--- ИЗБРАННЫЙ ОТРЫВОК ---

На творчество Диккенса оказали влияние два писателя: Дефо и Смоллетт. «Робинзон Крузо» и «Родерик Рэндом» дали ему больше, чем все другие прочитанные им книги, — иными словами, они просто были ему чем-то ближе других по духу. Он хорошо знал Шекспира — в этом, читая книги Диккенса, убедится любой знаток. Он любил Филдинга, восхищался Вальтером Скоттом, но по темпераменту был далек от этих трех своих великих предшественников. Что касается «Клариссы» Ричардсона, то Диккенс, по-видимому, заглянул в нее лишь для того, чтобы почувствовать, что больше этого никогда не сделает. Само понятие «влияние» необычайно далеко от Диккенса, более кого бы то ни было заслуживающего эпитет «самобытный».
   Работая над «Очерками», покорившими издателей тем, что за них не приходилось платить, Диккенс вел кочевой образ жизни. Сначала он снимал квартиру с пансионом на Сесиль-стрит в районе Стрэнда. «Обращались с постояльцами здесь ужасно: в рагу каждый раз подливали слишком много воды, потеряли где-то терку для мускатных орехов, запачкали мне всю скатерть, и так далее, и тому подобное. Одним словом (терпеть не могу, когда мне мешают житейские мелочи), я предупредил, что съеду с квартиры». Сказано — сделано. Он поселился у родителей на Маргарет-стрит, вместе с ними переехал на Фицрой, а затем на Бентинк-стрит. Здесь, чтобы позабавить друзей и родных, да и ради собственного удовольствия, он несколько раз устраивал домашние спектакли. Принимал в них участие и Колле, получивший однажды приглашение на репетицию, составленное в нижеследующих выражениях: «Семейство сбилось с ног. Исполнители в волнении. Декорации будут готовы с минуты на минуту, механизмы налажены, занавес сшит, оркестр в полном составе, театральный директор грязен, как трубочист». Колле бывал и в Норс-Энде, куда Диккенс изредка ездил, чтобы провести денек-другой на Коллинз Фарм2.
   За городом Диккенс вставал в семь часов утра и совершал прогулки верхом на лошади, о которой как-то заметил: «Облик вышеупомянутого животного наводит на мысль о том, что использовать его для чего бы то ни было совершенно невозможно. (Разве что эти кости придутся по вкусу собакам.)

--- ВЫДЕРЖКИ ИЗ ЛИСТИНГА ---

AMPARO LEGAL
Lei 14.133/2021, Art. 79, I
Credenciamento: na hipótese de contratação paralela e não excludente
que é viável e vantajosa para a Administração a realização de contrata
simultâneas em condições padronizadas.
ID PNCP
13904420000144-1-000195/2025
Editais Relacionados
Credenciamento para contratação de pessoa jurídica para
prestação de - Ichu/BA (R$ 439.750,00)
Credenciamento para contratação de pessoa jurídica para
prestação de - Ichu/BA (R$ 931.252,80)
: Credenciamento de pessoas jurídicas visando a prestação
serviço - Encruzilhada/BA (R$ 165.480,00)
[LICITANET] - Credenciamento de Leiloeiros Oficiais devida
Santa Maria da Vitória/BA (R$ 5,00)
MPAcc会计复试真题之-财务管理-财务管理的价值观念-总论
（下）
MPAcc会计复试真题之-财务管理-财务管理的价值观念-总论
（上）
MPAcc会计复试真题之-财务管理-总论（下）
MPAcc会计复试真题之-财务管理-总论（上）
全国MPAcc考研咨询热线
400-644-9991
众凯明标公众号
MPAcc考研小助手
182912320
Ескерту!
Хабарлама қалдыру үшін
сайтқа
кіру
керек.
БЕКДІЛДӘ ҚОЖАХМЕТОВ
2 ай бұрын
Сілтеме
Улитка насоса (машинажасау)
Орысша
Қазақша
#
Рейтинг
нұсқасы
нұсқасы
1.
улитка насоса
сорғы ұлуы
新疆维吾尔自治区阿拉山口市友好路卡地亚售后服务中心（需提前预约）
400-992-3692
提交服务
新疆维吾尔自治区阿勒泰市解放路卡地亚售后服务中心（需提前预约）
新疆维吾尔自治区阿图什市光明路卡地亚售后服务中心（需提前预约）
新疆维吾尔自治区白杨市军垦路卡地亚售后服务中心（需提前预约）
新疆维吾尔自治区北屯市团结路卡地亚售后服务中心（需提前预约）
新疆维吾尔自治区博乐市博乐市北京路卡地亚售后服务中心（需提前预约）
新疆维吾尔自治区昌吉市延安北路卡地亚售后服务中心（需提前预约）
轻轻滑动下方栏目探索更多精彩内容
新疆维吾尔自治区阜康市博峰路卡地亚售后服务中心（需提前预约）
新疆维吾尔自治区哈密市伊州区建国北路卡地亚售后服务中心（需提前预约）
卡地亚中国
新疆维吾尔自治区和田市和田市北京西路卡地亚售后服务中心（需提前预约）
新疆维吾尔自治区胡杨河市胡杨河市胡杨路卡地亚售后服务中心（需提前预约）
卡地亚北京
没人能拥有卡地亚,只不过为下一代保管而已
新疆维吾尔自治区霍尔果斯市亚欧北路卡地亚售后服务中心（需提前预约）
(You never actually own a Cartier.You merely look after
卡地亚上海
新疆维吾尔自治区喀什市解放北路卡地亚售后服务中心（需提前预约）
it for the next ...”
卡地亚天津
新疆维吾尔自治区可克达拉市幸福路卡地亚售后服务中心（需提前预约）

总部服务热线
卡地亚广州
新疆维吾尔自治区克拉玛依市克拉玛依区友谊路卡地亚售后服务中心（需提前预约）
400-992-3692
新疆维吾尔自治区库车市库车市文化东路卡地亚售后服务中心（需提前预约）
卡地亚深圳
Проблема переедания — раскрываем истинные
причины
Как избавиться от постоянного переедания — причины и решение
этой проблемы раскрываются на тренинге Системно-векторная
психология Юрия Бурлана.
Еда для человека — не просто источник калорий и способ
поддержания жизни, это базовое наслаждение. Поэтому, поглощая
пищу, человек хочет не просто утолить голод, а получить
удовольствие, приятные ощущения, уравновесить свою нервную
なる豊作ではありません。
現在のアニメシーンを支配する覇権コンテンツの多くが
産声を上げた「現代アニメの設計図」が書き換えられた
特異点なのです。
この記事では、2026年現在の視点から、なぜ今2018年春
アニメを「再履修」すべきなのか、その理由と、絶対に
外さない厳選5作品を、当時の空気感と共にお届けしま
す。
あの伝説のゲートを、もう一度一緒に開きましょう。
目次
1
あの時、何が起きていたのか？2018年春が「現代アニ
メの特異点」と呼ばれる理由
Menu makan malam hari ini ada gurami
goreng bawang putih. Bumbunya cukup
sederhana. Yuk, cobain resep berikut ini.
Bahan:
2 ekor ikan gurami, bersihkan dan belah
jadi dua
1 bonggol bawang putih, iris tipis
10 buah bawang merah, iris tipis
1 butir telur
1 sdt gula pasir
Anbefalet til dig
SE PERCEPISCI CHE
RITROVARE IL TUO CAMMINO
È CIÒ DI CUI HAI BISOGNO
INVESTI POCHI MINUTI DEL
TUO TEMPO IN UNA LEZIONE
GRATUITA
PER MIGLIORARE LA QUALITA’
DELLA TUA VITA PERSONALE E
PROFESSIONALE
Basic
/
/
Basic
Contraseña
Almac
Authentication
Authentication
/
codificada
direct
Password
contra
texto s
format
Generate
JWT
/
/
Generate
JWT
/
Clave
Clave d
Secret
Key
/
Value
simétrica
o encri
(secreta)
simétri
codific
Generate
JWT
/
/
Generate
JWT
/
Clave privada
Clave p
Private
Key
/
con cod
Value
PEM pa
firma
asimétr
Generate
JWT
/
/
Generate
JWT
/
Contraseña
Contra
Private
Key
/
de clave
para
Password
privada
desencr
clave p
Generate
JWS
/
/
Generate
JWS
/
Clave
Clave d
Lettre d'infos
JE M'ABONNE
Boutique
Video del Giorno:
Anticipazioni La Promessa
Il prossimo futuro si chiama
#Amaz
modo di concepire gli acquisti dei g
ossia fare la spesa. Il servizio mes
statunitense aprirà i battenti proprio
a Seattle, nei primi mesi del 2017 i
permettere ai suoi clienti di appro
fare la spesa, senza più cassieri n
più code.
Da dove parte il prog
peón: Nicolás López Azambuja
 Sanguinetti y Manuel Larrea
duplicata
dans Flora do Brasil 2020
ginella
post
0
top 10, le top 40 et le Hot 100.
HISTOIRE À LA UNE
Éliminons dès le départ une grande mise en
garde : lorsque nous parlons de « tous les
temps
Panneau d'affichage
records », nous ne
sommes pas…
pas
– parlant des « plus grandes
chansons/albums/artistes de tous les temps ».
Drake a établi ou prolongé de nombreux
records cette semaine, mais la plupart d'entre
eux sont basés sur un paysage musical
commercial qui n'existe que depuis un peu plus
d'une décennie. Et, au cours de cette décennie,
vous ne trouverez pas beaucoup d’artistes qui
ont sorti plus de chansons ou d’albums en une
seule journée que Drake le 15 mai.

---

#### [ЧТО СДЕЛАТЬ]
Перепишите отрывок о Диккенсе на участке от «За городом Диккенс» до «по вкусу собакам.)» включительно, заменив «семь» на «шесть».

#### [ОТВЕТ]
За городом Диккенс вставал в шесть часов утра и совершал прогулки верхом на лошади, о которой как-то заметил: «Облик вышеупомянутого животного наводит на мысль о том, что использовать его для чего бы то ни было совершенно невозможно. (Разве что эти кости придутся по вкусу собакам.)